This question is a more concrete follow-up on this question, were @martinmodrak was very helpful in recognizing the core of my question.
I have fitted a varying effects model to some data with multiple measurements for each individual. I expect that the outcome (y) is proportional to time. Here is similar, simulated data.
library(brms)
library(tidybayes)
library(ggplot2)
library(dplyr)
d <- expand.grid(time = 4:10, id = factor(1:10))
d$y <- lme4::simulate.formula(~0+time+(0+time|id), newdata = d,
newparams = list(beta = c(time = 1),
theta = c(id.time = 1),
sigma = 1),
family = gaussian,
seed = 1)[[1]]
head(d)
#> time id y
#> 1 4 1 3.0059659
#> 2 5 1 2.2575742
#> 3 6 1 1.6200366
#> 4 7 1 0.4001234
#> 5 8 1 4.1133004
#> 6 9 1 3.3169821
m1 <- brm(y~0+time+(0+time|id), data = d)
add_epred_draws(d, m1) |>
summarise(mean_e = mean(.epred)) |>
ggplot(aes(time, y, color = id)) +
geom_point() +
geom_line(aes(y = mean_e))
I now want to make predictions for a large amount of hypothetical observations. E.g. If a new subject has y=10 at time=6, what can I expect from measurements at time = 10.
I want to make these predictions for a grid of relevant combinations of y and time (in my real data I have two fixed effects, so the grid quickly becomes very large).
Here is the solution I have for now. It seems to work, but requires refitting the entire model for each hypothetical observation:
# Generate a grid of hypothetical observations to make predictions for (here only 3)
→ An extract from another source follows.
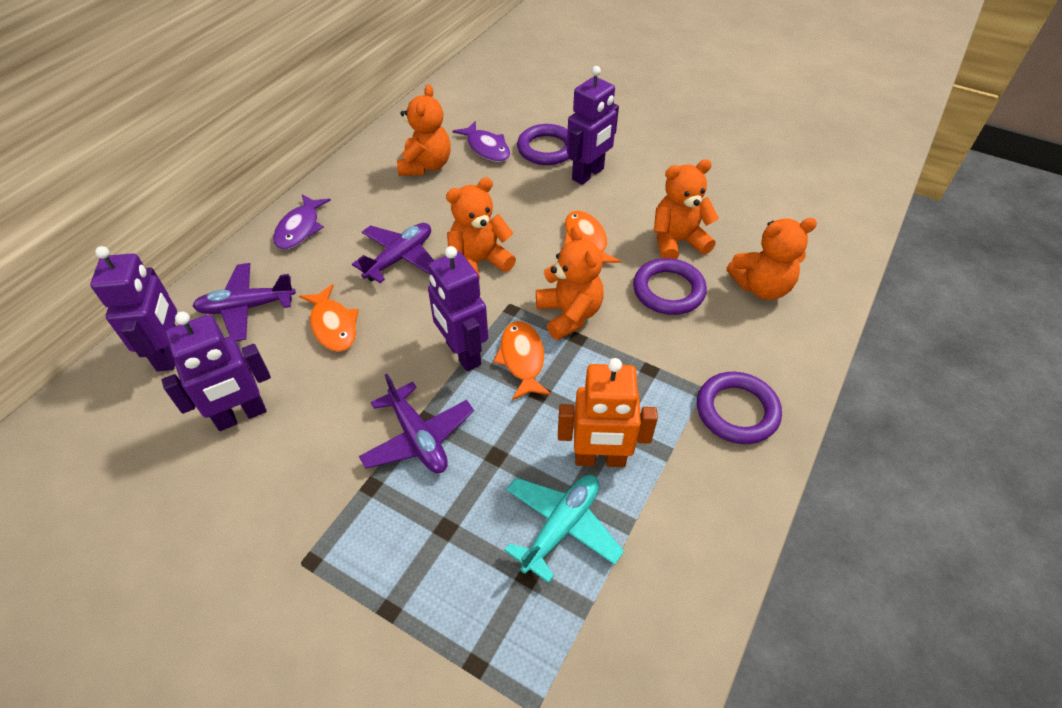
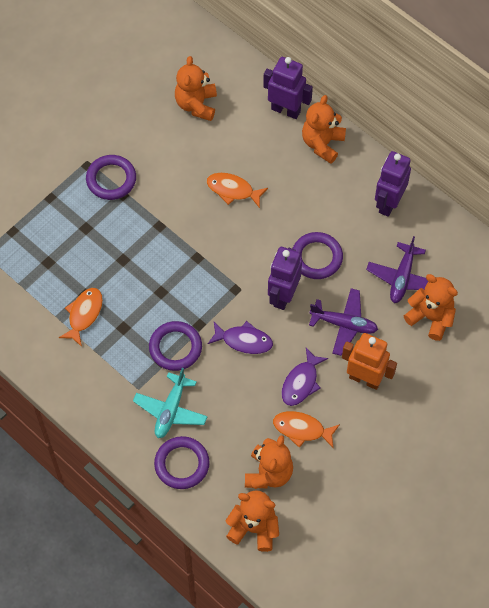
purple plane: 3 -> 2
purple ring: 3 -> 4
purple robot: 4 -> 3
fake_data_for_predictions <-
expand.grid(time = 6, y = c(5,10,15)) %>%
mutate(id = row_number() + 100,
id = factor(id))
# make a list of new datasets, each with the original data and one fake observation
d_list_w_one_fake <- lapply(split(fake_data_for_predictions,
fake_data_for_predictions$id),
rbind, d)
head(d_list_w_one_fake[[1]])
#> time y id
#> 1 6 5.0000000 101
#> 2 4 3.0059659 1
#> 3 5 2.2575742 1
#> 4 6 1.6200366 1
#> 5 7 0.4001234 1
#> 6 8 4.1133004 1
# Fit a model to each nearly identical dataset
m_mult <- brm_multiple(y~0+time+(0+time|id), data = d_list_w_one_fake,
combine = FALSE)
# Generate predictions at time = 10 for the fake subject
gen_prediction_at_10 <- function(mod) {
fake_obs <- mod$data[1,] # the first row is the fake
fake_obs %>%
mutate(
time_obs = time,
y_obs = y,
time = 10) %>%
add_predicted_draws(mod, value = "y_predicted")
}
predictions_at_10 <- purrr::map_df(m_mult, gen_prediction_at_10)
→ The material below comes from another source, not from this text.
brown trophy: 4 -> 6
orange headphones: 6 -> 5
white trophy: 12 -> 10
ggplot(predictions_at_10, aes(y_obs, y_predicted)) +
stat_eye() +
labs(title = "Predictions of y at time = 10, conditional on an observation of y at time = 6")
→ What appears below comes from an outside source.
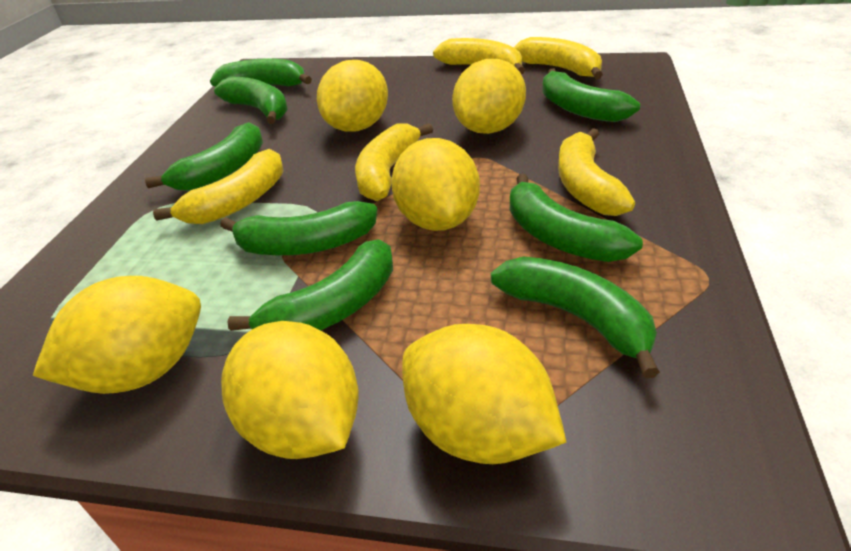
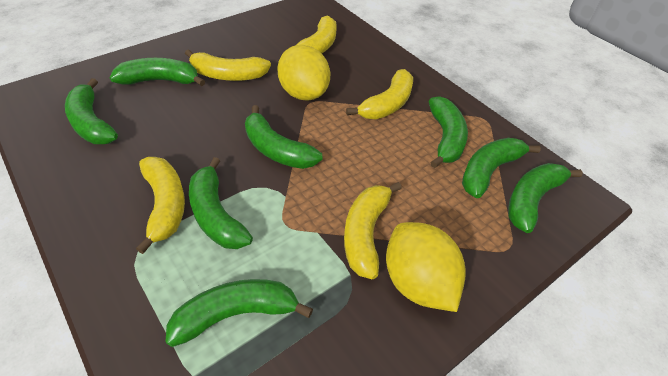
yellow lemon: 6 -> 2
Created on 2022-03-23 by the reprex package (v2.0.0)
Is there a faster way to do this? This vignette (Approximate leave-future-out cross-validation for Bayesian time series models • loo) seems to describe an approach to validate this type of predictions, but does not seem to help with generating loads of predictions.
In the end, I want to make a visualization conveying the level of y at different “times” that corresponds to an e.g. 80% probability of y > 20 at time = 10.